Requirement:
Please return the full listing exactly as written, with the images removed.

Data extract:
━━━━━━━━━━━━━━━━━━━━━━━━━━━━━━

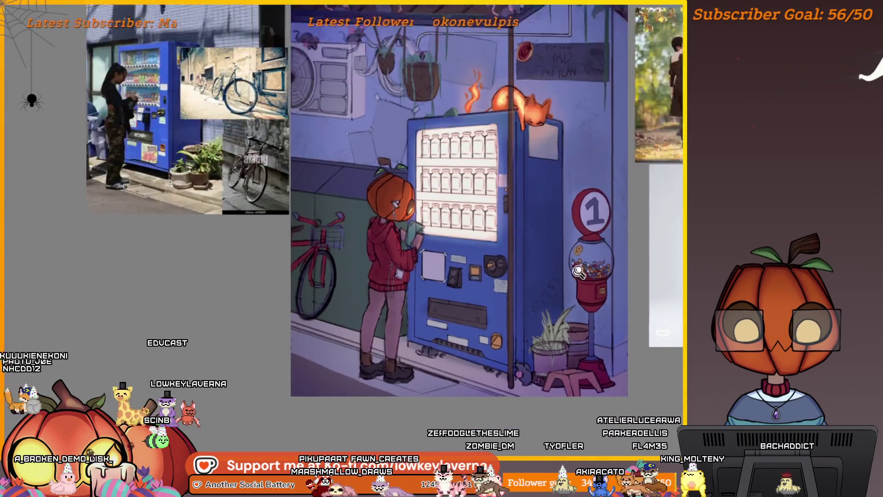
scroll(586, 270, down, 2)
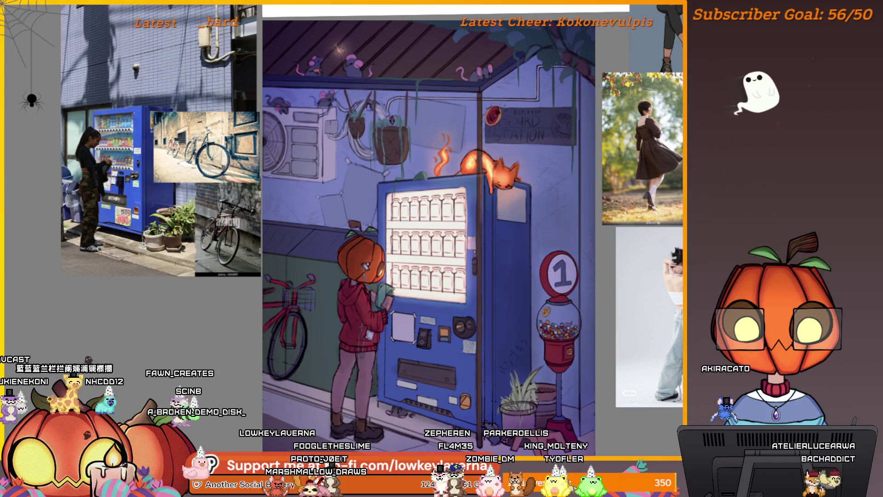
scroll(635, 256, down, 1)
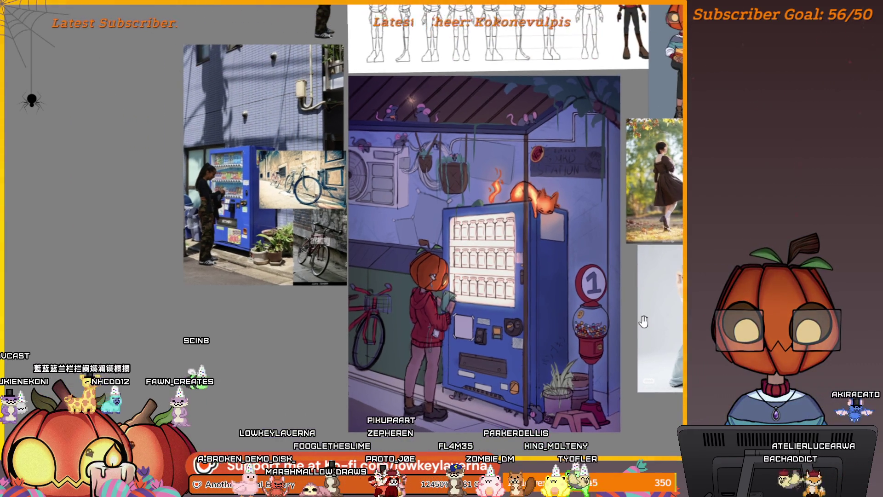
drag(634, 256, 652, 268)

━━━━━━━━━━━━━━━━━━━━━━━━━━━━━━

Answer section:
scroll(586, 270, down, 2)
scroll(635, 256, down, 1)
drag(634, 256, 652, 268)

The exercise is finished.